Знаю, я сама наивна не хуже молоденькой девушки, ребенка почти, только-только покинувшей детскую. Я росла в мире, покое и уюте, в уединении загородных дворцов моего отца, в окружении людей, относившихся ко мне с почтением, но без униженного раболепства, без заискивающей лести. Обо мне, маленькой принцессе, заботились, берегли, одаривали сдержанной любовью и радостью. Я почти не видела ни простых жителей Шиана, ни придворных вельмож, ни мужчин независимо от их статуса. Меня, Айянну и еще нескольких девочек благородного рода, из высоких домов Шиана, что составляли тогда мою свиту, учили всему необходимому наравне, не выделяя кого-то одного среди прочих, дабы каждая из нас помнила — все мы равны пред ликами богов. Я знала, каков мой долг, каким будет мое будущее, и не оспаривала ни решений отца, ни воли Серебряной. Лишь однажды мне пришлось делать выбор, лишь однажды в жизни моей разошлись решение отца и воля богини. Как бы ни было тяжело, как бы ни было страшно, я выбрала Серебряную, последовала за тем, кого она предназначила мне, за мечтой, за надеждой.

За счастьем.

Я приняла последствия, пусть сердце и разрывалось от мысли, что я не только никогда больше не увижу родных и Шиана, но что они, может статься, отвернулись от мятежной своей дочери, забыли о ней, как стараются забыть об изгнанниках и изменниках, предавших интересы семьи или страны.

Несмотря ни на что, мне жаль Изабеллу.
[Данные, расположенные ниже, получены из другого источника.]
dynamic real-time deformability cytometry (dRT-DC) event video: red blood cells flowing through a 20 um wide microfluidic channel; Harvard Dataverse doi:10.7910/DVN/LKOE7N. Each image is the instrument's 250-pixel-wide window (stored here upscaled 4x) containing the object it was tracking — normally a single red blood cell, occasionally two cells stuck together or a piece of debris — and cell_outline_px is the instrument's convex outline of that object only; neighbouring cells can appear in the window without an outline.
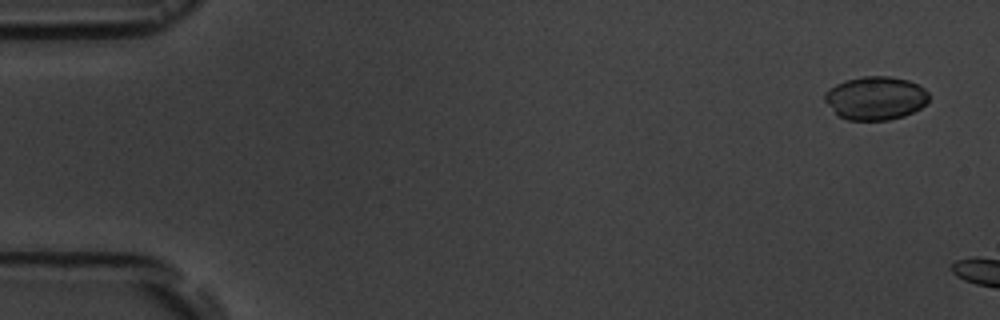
{"species": "common noctule bat (a hibernating species)", "species_latin": "Nyctalus noctula", "temperature_condition": "room temperature", "stored_images_in_passage": 3, "camera_frame_rate_fps": 3000, "um_per_image_px": 0.085, "animal": {"sex": "male", "body_mass_g": 19.5, "forearm_length_mm": 54.6}, "frame": {"image": 1, "passage_image": 1, "time_ms": 0.0, "image_size_px": [1000, 320], "cell_outline_px": [[928, 100], [920, 108], [904, 116], [888, 120], [848, 120], [840, 116], [824, 100], [824, 92], [836, 84], [848, 80], [864, 76], [888, 76], [908, 80], [924, 88], [928, 92]], "centroid_in_image_um": [74.42, 8.34], "position_along_channel_um": 10.6, "area_um2": 26.07}}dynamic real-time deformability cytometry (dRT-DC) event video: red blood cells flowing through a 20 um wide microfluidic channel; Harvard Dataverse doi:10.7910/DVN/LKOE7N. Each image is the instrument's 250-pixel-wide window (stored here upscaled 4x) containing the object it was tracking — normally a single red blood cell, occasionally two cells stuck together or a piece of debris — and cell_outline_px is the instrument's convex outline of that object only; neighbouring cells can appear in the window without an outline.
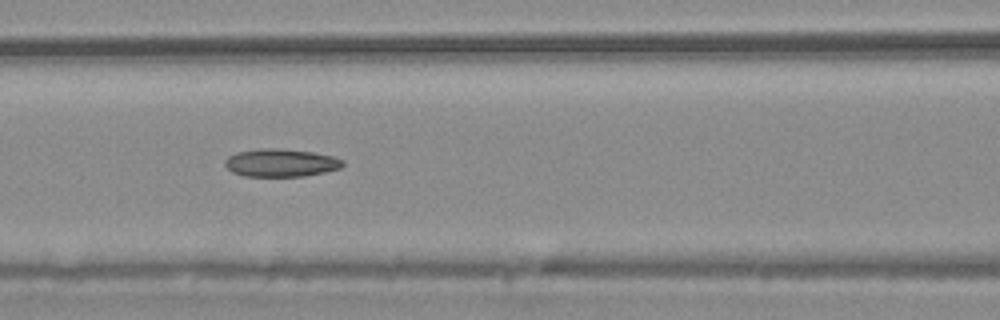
{"species": "common noctule bat (a hibernating species)", "species_latin": "Nyctalus noctula", "temperature_condition": "warm", "stored_images_in_passage": 22, "camera_frame_rate_fps": 3000, "um_per_image_px": 0.085, "animal": {"sex": "male", "body_mass_g": 20.4}, "frame": {"image": 1, "passage_image": 10, "time_ms": 3.0, "image_size_px": [1000, 320], "cell_outline_px": [[344, 164], [340, 168], [324, 172], [304, 176], [244, 176], [232, 172], [224, 164], [224, 160], [228, 156], [236, 152], [260, 148], [280, 148], [312, 152], [332, 156], [344, 160]], "centroid_in_image_um": [23.85, 13.83], "position_along_channel_um": 142.8, "area_um2": 19.19}}
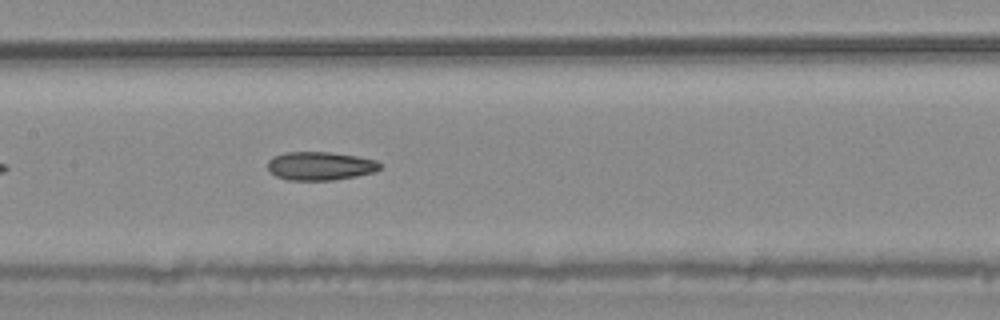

Да, я наивна, возможно, податлива и мягка чрезмерно, возможно, мною слишком легко воспользоваться, слишком просто управлять, однако я вижу за маской дамы опытной, искушенной испуганную, загнанную в угол девушку не старше меня годами. Ей тяжело, ее не готовили к роли принцессы и королевы, ее убивают измены и холодность Александра, неприятны и непонятны причины отчуждения Герарда, пугает давление со стороны братства и ответственность перед королевством и короной. Когда-то она верила в любовь и чувства возлюбленного, верила, что вдвоем они сумеют все преодолеть. Вынесла тяготы навязанного королем замужества, добилась своего, получила награду — вышла замуж за любимого — и узнала, что тут-то заканчиваются лишь сказки да баллады, жизнь же продолжается, диктуя собственные законы. И действительность, суровая, неприглядная, год за годом ломает хрупкую девушку. Ей проще быть такой — то плакать, то смеяться, то грубить, то источать яд подобно ламии, — чем оставаться прежней, солнечной, влюбленной безоговорочно. Не умеет она больше ничего другого, кроме как вертеть мужчинами с помощью соблазнительной своей красоты да ощетиниваться при малейшем признаке угрозы. Изабелла получила не один жестокий урок и научилась выживать в условиях порочного афаллийского двора, защищаться единственным способом, который кажется ей удобным, надежным, надела доспехи, спрятав за сталью вызывающего поведения истинные чувства и желания. Поняла, что более ни чувства ее, ни желания не имеют значения.

Мартен не вернулся ни днем, ни вечером. Кора, узнав, что придет Джеймс, сослалась на срочные и важные дела и вовсе ушла, не уточнив, куда и как надолго. Я же полна решимости побеседовать наконец с Джеймсом, расспросить его об оговорках и женитьбе. Я замужняя женщина, я чувствую, когда мужчина испытывает ко мне иной интерес, нежели обычное вежливое почтение, и уверена, что накануне во дворе Джеймс был готов поцеловать меня. Странно лишь, что все эти годы я ни разу не замечала со стороны Джеймса ничего подобного, ни разу не ощущала его желания. Я тщательно подготовилась к ужину, надев черное летящее платье и оставив волосы свободно распущенными.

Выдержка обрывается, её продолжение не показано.